REQUIREMENT
Beginning with the line containing "TULUNGAGUNG, JAWATIMUR" and ending with the line containing "geworden van moderne", write out each line of the records below exactly; pictures and lines outside that range are left out.

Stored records
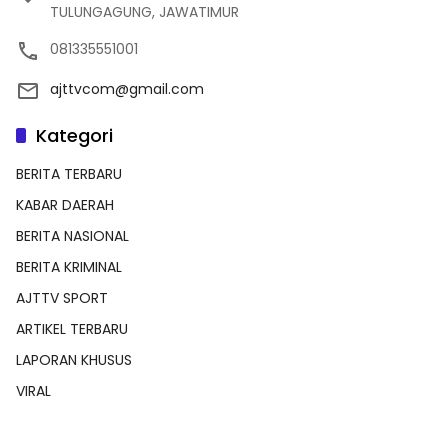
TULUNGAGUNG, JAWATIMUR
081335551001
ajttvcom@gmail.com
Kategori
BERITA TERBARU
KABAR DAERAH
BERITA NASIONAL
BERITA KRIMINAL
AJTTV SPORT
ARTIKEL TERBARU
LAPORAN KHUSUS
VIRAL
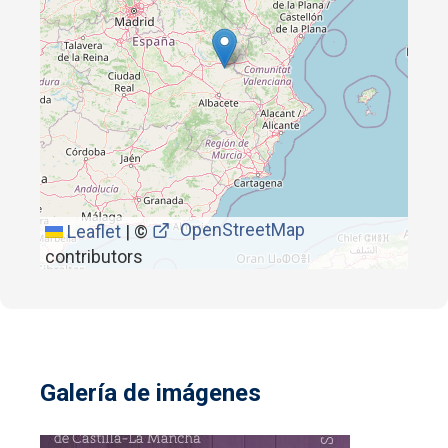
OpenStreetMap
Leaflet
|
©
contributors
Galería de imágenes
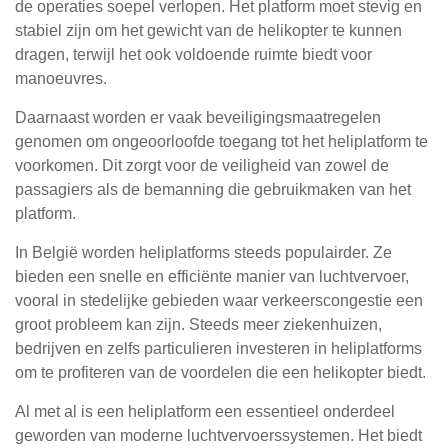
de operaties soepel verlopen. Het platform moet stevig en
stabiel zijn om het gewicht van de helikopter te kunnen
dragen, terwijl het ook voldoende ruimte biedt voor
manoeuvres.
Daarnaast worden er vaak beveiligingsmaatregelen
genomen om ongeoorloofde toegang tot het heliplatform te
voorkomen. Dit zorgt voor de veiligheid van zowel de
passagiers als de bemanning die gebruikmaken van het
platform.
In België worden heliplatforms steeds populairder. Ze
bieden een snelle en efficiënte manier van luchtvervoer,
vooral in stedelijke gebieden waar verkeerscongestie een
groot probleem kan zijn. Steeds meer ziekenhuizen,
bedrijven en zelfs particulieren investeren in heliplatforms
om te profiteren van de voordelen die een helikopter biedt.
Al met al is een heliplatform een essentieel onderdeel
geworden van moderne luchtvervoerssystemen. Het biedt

--

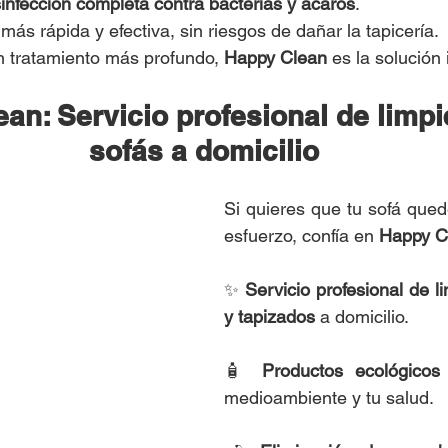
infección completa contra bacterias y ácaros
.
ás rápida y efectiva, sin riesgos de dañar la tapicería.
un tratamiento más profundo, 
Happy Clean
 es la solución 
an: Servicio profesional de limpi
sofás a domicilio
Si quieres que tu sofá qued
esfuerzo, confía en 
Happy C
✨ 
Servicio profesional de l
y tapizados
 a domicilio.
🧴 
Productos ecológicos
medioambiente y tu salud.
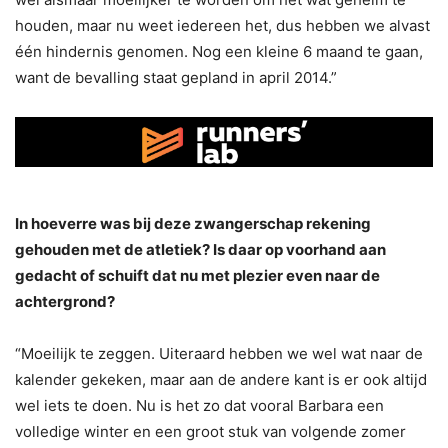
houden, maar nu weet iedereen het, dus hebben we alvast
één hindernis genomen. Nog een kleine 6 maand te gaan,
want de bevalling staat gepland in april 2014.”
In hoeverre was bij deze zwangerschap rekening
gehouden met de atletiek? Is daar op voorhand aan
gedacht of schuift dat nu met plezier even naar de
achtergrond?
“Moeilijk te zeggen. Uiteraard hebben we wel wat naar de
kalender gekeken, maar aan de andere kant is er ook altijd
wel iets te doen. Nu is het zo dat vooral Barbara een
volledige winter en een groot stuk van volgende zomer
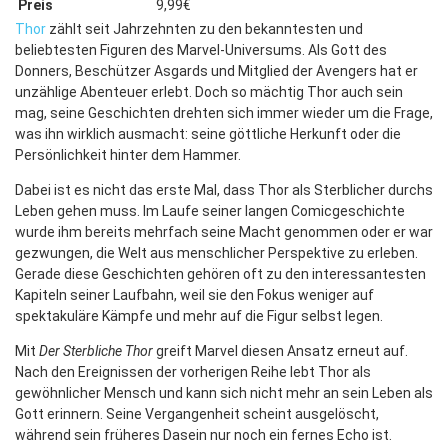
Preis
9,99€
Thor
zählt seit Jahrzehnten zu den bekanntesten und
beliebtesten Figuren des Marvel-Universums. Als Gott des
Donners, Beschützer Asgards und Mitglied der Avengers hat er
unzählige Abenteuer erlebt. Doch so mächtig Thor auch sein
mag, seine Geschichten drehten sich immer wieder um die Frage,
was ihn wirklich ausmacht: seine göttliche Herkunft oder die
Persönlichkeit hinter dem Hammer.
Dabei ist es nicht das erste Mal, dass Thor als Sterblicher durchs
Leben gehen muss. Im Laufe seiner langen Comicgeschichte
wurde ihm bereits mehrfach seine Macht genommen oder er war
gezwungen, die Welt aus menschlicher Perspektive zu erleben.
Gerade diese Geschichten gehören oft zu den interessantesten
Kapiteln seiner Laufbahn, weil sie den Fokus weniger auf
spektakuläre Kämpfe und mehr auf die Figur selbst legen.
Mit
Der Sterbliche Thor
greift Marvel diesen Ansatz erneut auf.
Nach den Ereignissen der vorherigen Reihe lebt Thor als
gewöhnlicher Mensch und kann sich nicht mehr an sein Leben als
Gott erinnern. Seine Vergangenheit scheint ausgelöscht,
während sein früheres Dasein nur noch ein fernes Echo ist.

RESPONSE
TULUNGAGUNG, JAWATIMUR
081335551001
ajttvcom@gmail.com
Kategori
BERITA TERBARU
KABAR DAERAH
BERITA NASIONAL
BERITA KRIMINAL
AJTTV SPORT
ARTIKEL TERBARU
LAPORAN KHUSUS
VIRAL
OpenStreetMap
Leaflet
|
©
contributors
Galería de imágenes
de operaties soepel verlopen. Het platform moet stevig en
stabiel zijn om het gewicht van de helikopter te kunnen
dragen, terwijl het ook voldoende ruimte biedt voor
manoeuvres.
Daarnaast worden er vaak beveiligingsmaatregelen
genomen om ongeoorloofde toegang tot het heliplatform te
voorkomen. Dit zorgt voor de veiligheid van zowel de
passagiers als de bemanning die gebruikmaken van het
platform.
In België worden heliplatforms steeds populairder. Ze
bieden een snelle en efficiënte manier van luchtvervoer,
vooral in stedelijke gebieden waar verkeerscongestie een
groot probleem kan zijn. Steeds meer ziekenhuizen,
bedrijven en zelfs particulieren investeren in heliplatforms
om te profiteren van de voordelen die een helikopter biedt.
Al met al is een heliplatform een essentieel onderdeel
geworden van moderne luchtvervoerssystemen. Het biedt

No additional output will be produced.